I was very happy that on June 15th the Supreme Court of the US decided that Title VII of the Civil Rights Act of 1964 prohibits employers from firing employees for being lesbian, homosexual, bisexual or transgender. Bostock v. Clayton County, Georgia was a 6-3 opinion written by Justice Neil Gorsuch.
On page nine of the opinion he states that: Title VII’s message is “simple but momentous”: An individual employee’s sex is “not relevant to the selection, evaluation, or compensation of employees.” Price Waterhouse v. Hopkins, 490 U. S. 228, 239 (1989) (plurality opinion). The statute’s message for our cases is equally simple and momentous: An individual’s homosexuality or transgender status is not relevant to employment decisions.
This decision is one to celebrate. For more analysis of the opinion, please read Amy Howe’s opinion piece on SCOTUSblog.

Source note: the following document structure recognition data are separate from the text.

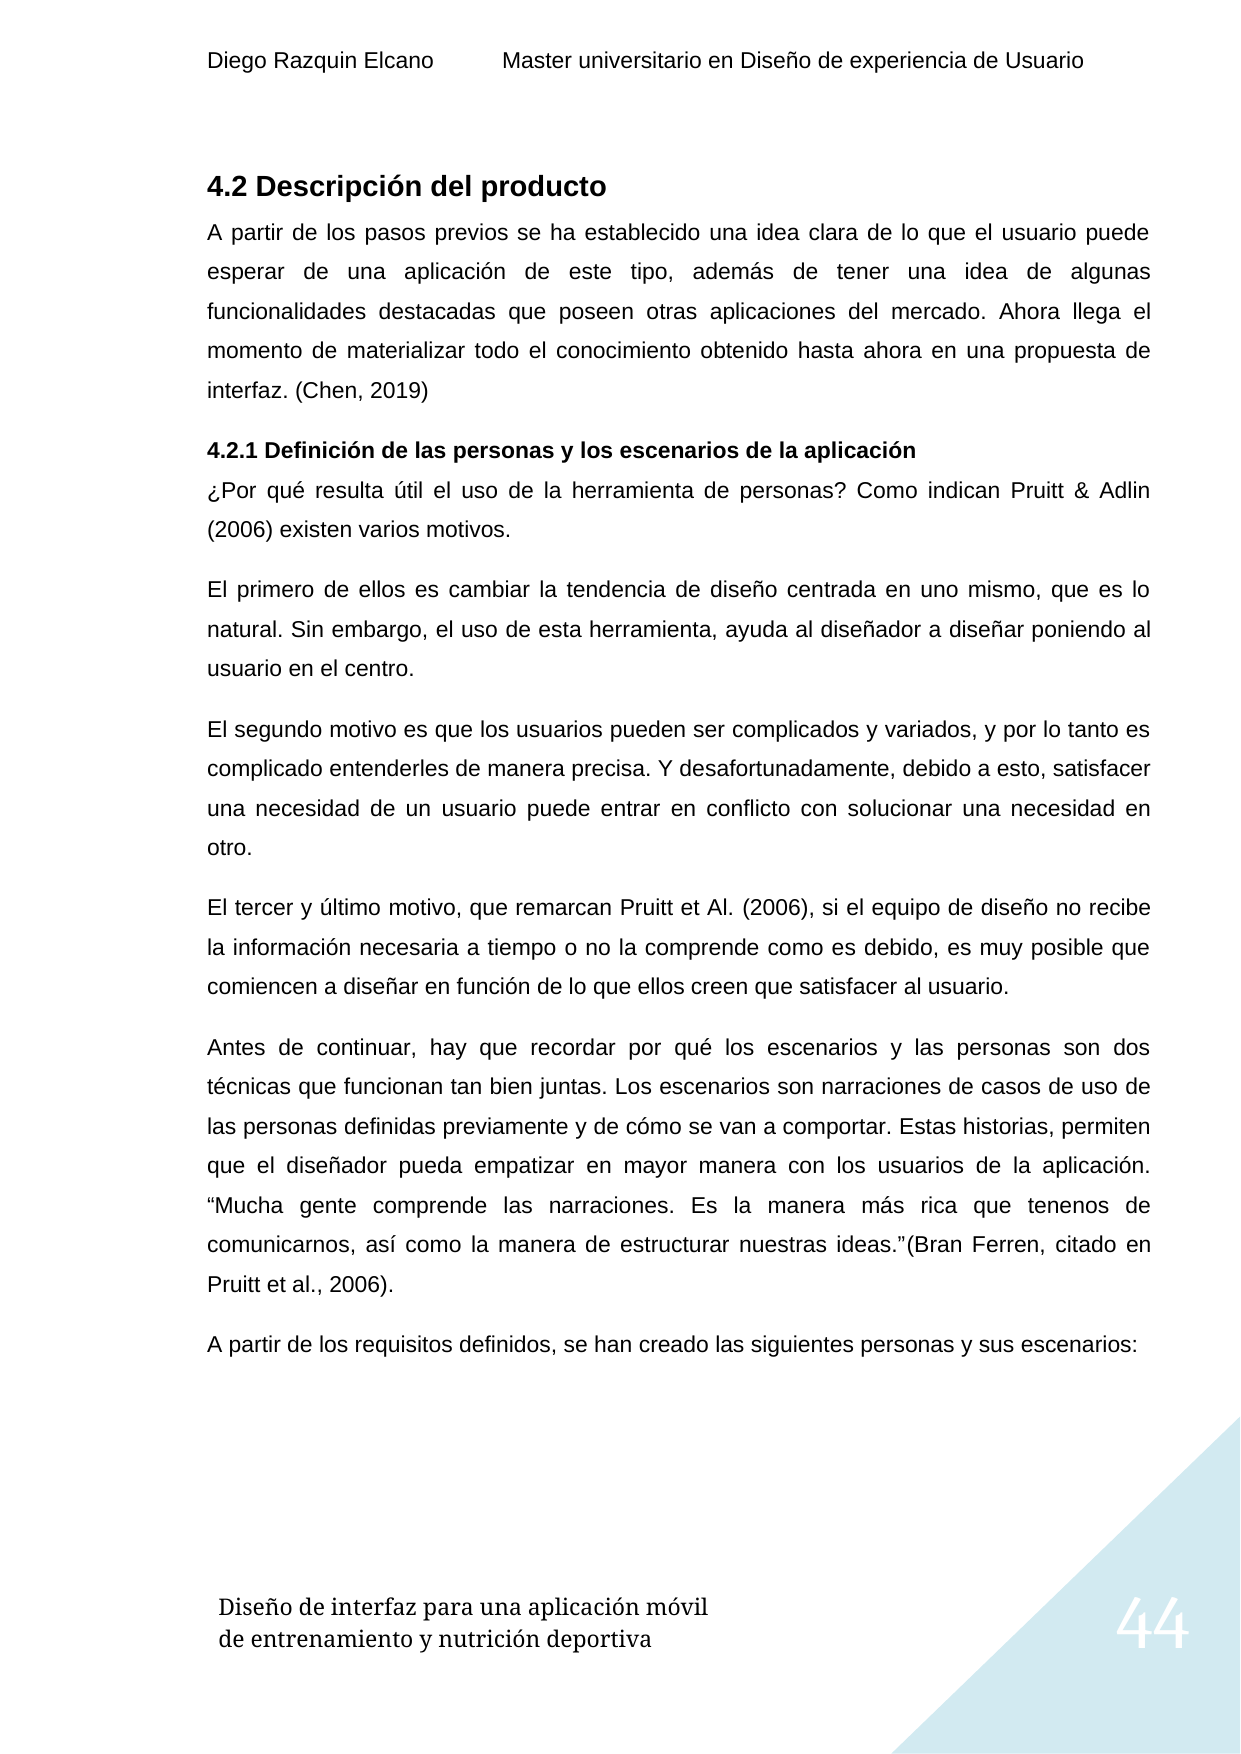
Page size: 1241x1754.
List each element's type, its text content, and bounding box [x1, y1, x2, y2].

text El tercer y último motivo, que remarcan Pruitt et Al. (2006), si el equipo de diseño no recibe la información necesaria a tiempo o no la comprende como es debido, es muy posible que comiencen a diseñar en función de lo que ellos creen que satisfacer al usuario. [207, 894, 1152, 1000]
text A partir de los requisitos definidos, se han creado las siguientes personas y sus escenarios: [207, 1331, 1152, 1357]
text El primero de ellos es cambiar la tendencia de diseño centrada en uno mismo, que es lo natural. Sin embargo, el uso de esta herramienta, ayuda al diseñador a diseñar poniendo al usuario en el centro. [207, 576, 1152, 682]
subtitle 4.2 Descripción del producto [207, 168, 1152, 202]
text A partir de los pasos previos se ha establecido una idea clara de lo que el usuario puede esperar de una aplicación de este tipo, además de tener una idea de algunas funcionalidades destacadas que poseen otras aplicaciones del mercado. Ahora llega el momento de materializar todo el conocimiento obtenido hasta ahora en una propuesta de interfaz. (Chen, 2019) [207, 219, 1152, 403]
text ¿Por qué resulta útil el uso de la herramienta de personas? Como indican Pruitt & Adlin (2006) existen varios motivos. [207, 477, 1152, 542]
text Antes de continuar, hay que recordar por qué los escenarios y las personas son dos técnicas que funcionan tan bien juntas. Los escenarios son narraciones de casos de uso de las personas definidas previamente y de cómo se van a comportar. Estas historias, permiten que el diseñador pueda empatizar en mayor manera con los usuarios de la aplicación. “Mucha gente comprende las narraciones. Es la manera más rica que tenenos de comunicarnos, así como la manera de estructurar nuestras ideas.”(Bran Ferren, citado en Pruitt et al., 2006). [207, 1034, 1152, 1192]
text El segundo motivo es que los usuarios pueden ser complicados y variados, y por lo tanto es complicado entenderles de manera precisa. Y desafortunadamente, debido a esto, satisfacer una necesidad de un usuario puede entrar en conflicto con solucionar una necesidad en otro. [207, 716, 1152, 860]
text Antes de continuar, hay que recordar por qué los escenarios y las personas son dos técnicas que funcionan tan bien juntas. Los escenarios son narraciones de casos de uso de las personas definidas previamente y de cómo se van a comportar. Estas historias, permiten que el diseñador pueda empatizar en mayor manera con los usuarios de la aplicación. “Mucha gente comprende las narraciones. Es la manera más rica que tenenos de comunicarnos, así como la manera de estructurar nuestras ideas.”(Bran Ferren, citado en Pruitt et al., 2006). [207, 1218, 1152, 1297]
subtitle 4.2.1 Definición de las personas y los escenarios de la aplicación [207, 437, 1152, 463]
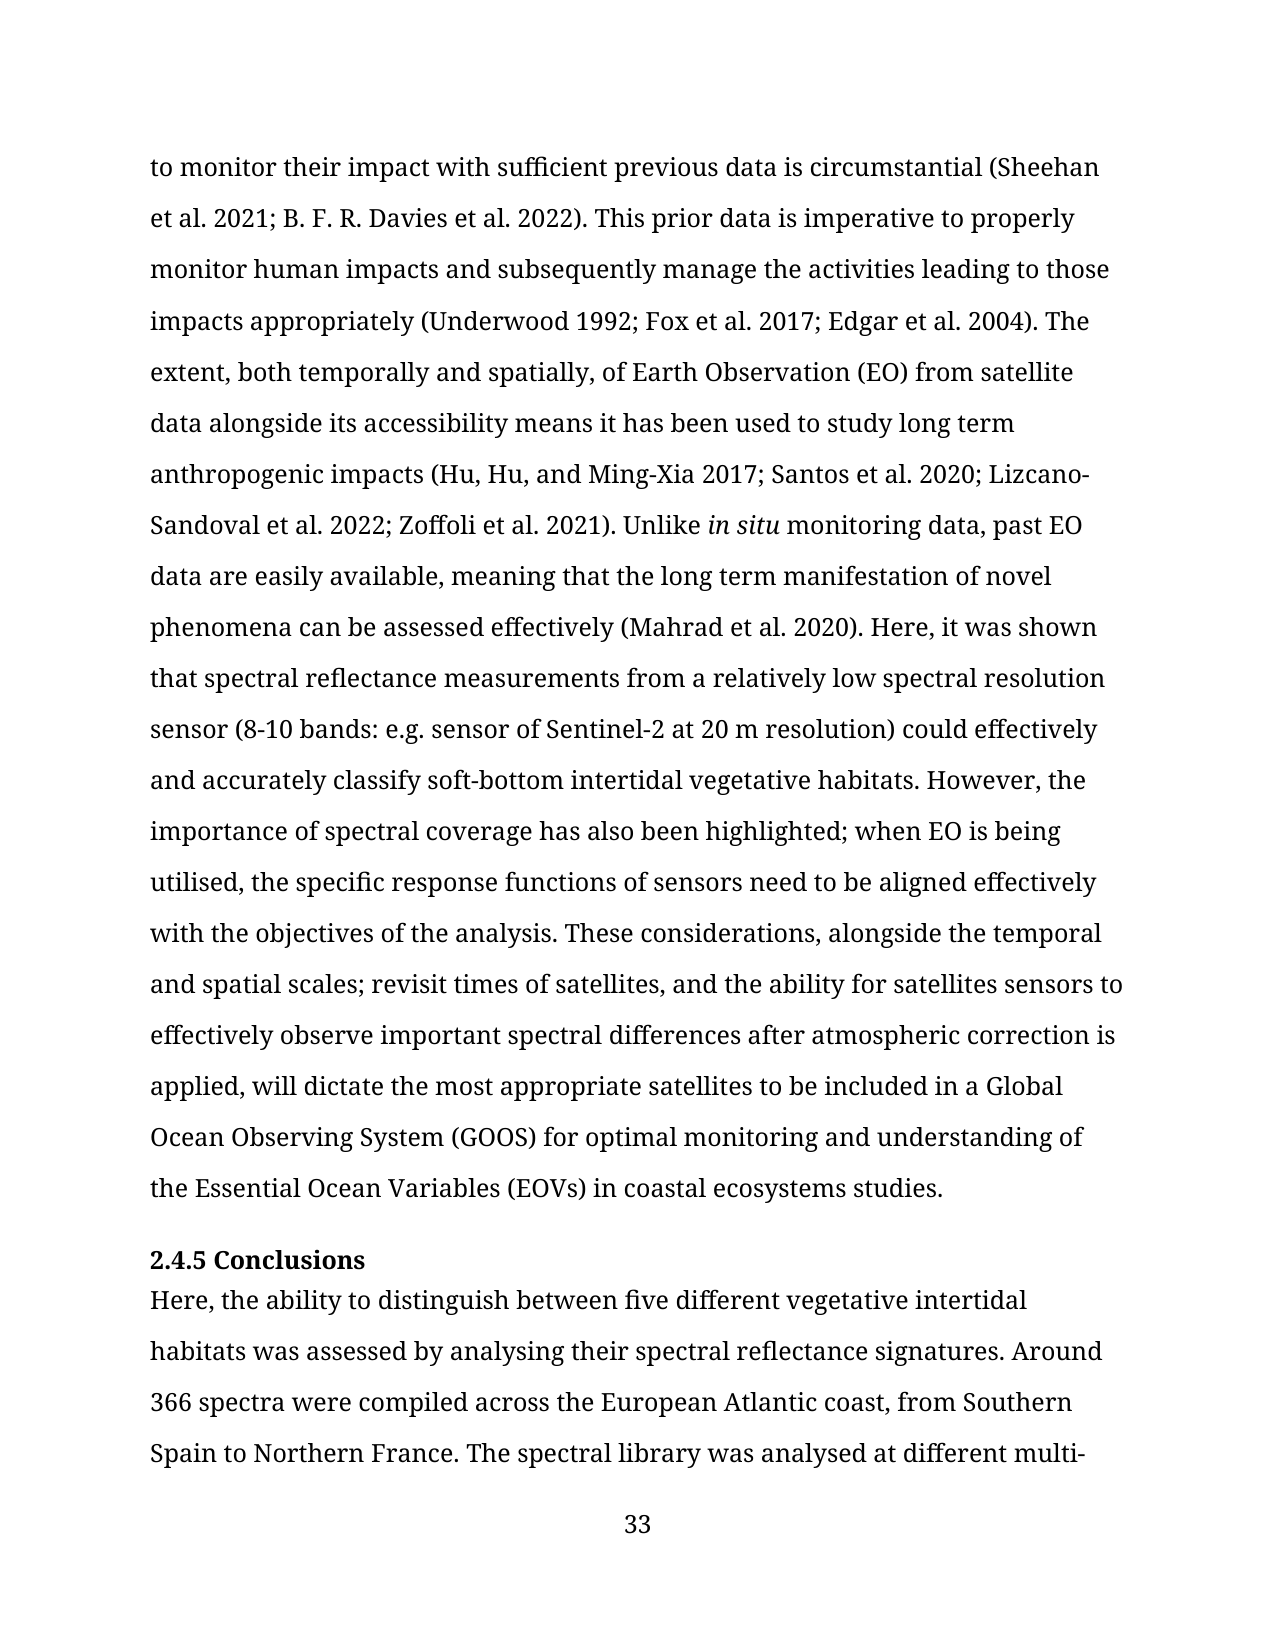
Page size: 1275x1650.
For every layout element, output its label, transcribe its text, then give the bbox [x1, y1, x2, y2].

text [150, 150, 1125, 1205]
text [150, 1283, 1125, 1470]
subtitle 2.4.5 Conclusions [150, 1243, 1125, 1277]
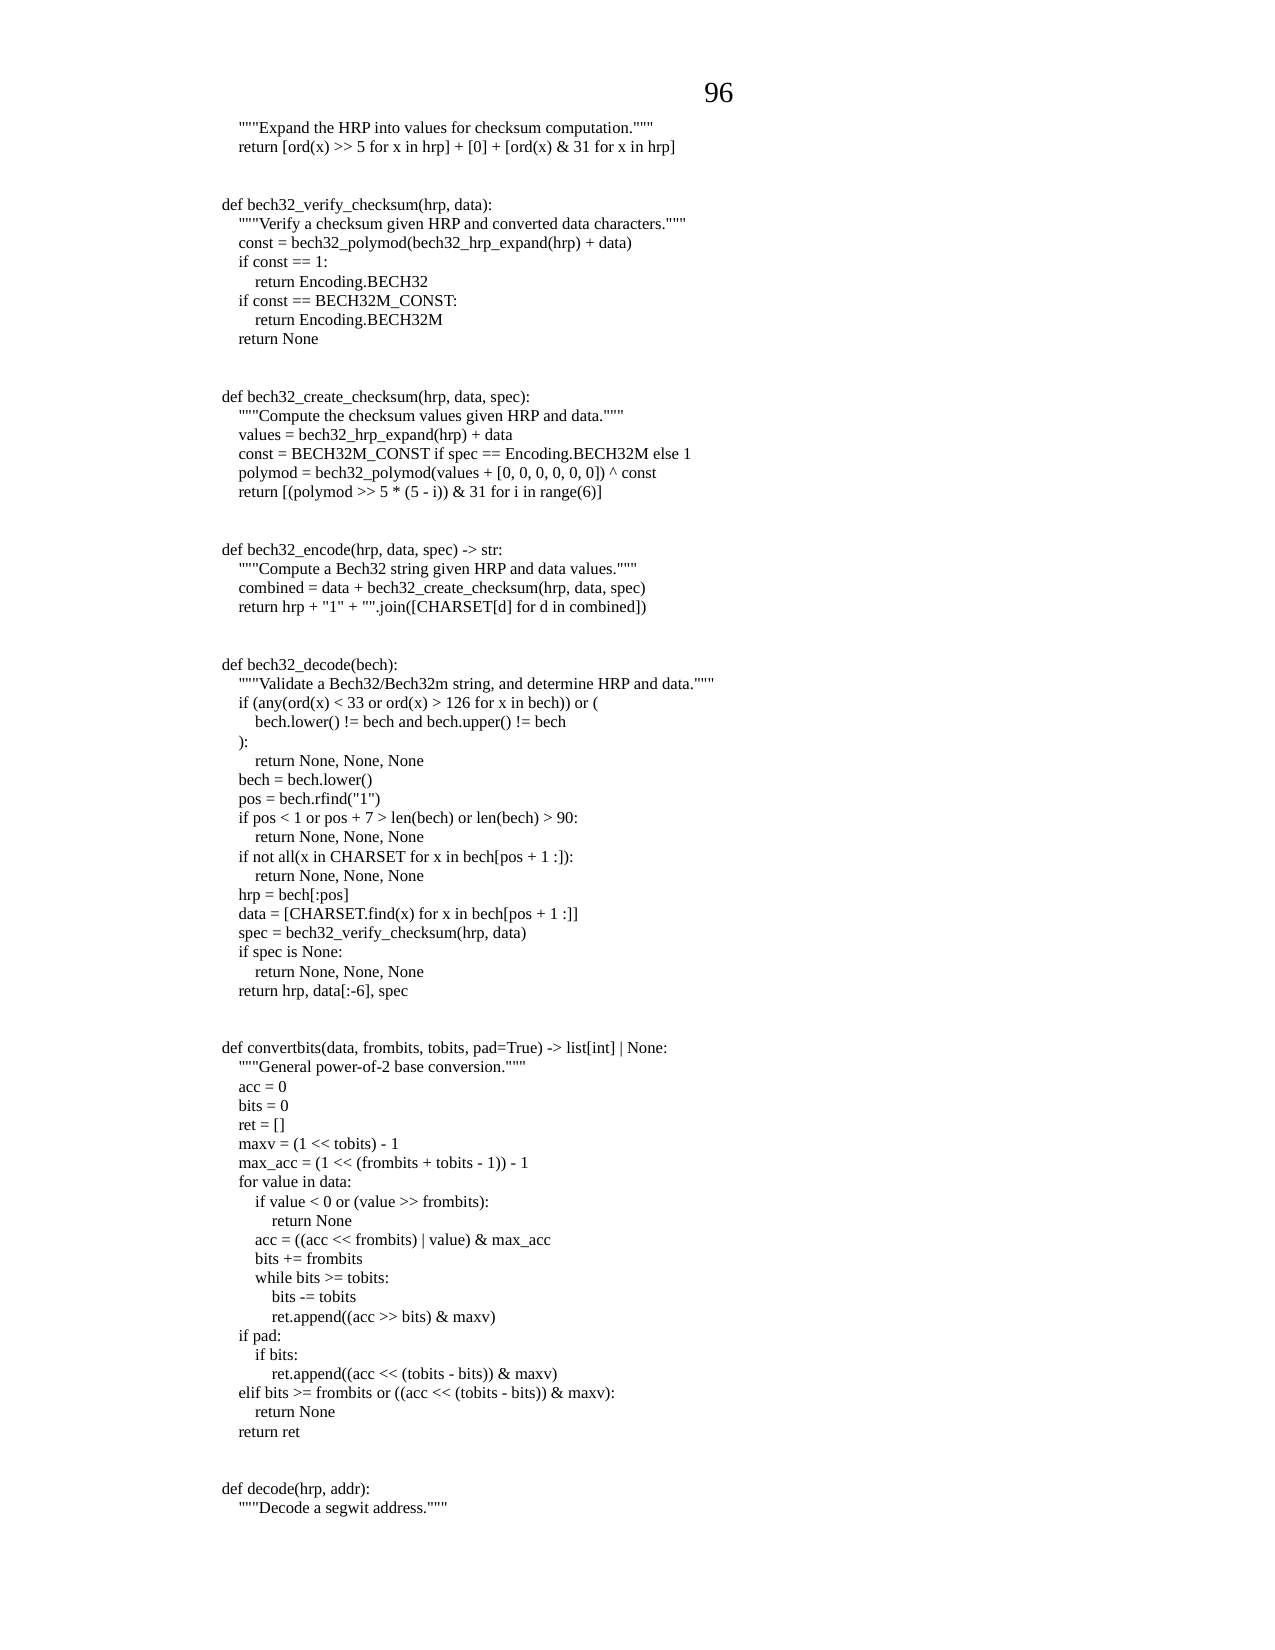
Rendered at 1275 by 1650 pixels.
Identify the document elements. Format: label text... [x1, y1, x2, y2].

list """Verify a checksum given HRP and converted data characters.""" [103, 214, 1216, 233]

Then I was equally happy when on June 18th the Supreme Court issued their opinion in the Deferred Action for Childhood Arrivals (DACA) case. The Chief Justice, John Roberts wrote the opinion for Department of Homeland Security v. Regents of Univ. of Cal. This 5-4 opinion ruled that the Trump administrative decision to terminate the program, which protects almost 700,000 young adults who were brought into the country at an early age, was “arbitrary and capricious” under the Administrative Procedure Act.
The Chief Justice concluded that: We do not decide whether DACA or its rescission are sound policies. “The wisdom” of those decisions “is none of our concern.” Chenery II, 332 U. S., at 207. We address only whether the agency complied with the procedural requirement that it provide a reasoned explanation for its action. Here the agency failed to consider the conspicuous issues of whether to retain forbearance and what if anything to do about the hardship to DACA recipients. That dual failure raises doubts about whether the agency appreciated the scope of its discretion or exercised that discretion in a reasonable manner. The appropriate recourse is therefore to remand to DHS so that it may consider the problem anew.
Those protected under DACA are safe from deportation for now. For more analysis of this decision, please read Amy Howe’s opinion piece.
As of June 22nd, there are still fourteen decisions to come down before the end of June. Often the most controversial opinions come at the end of the term, so be prepared.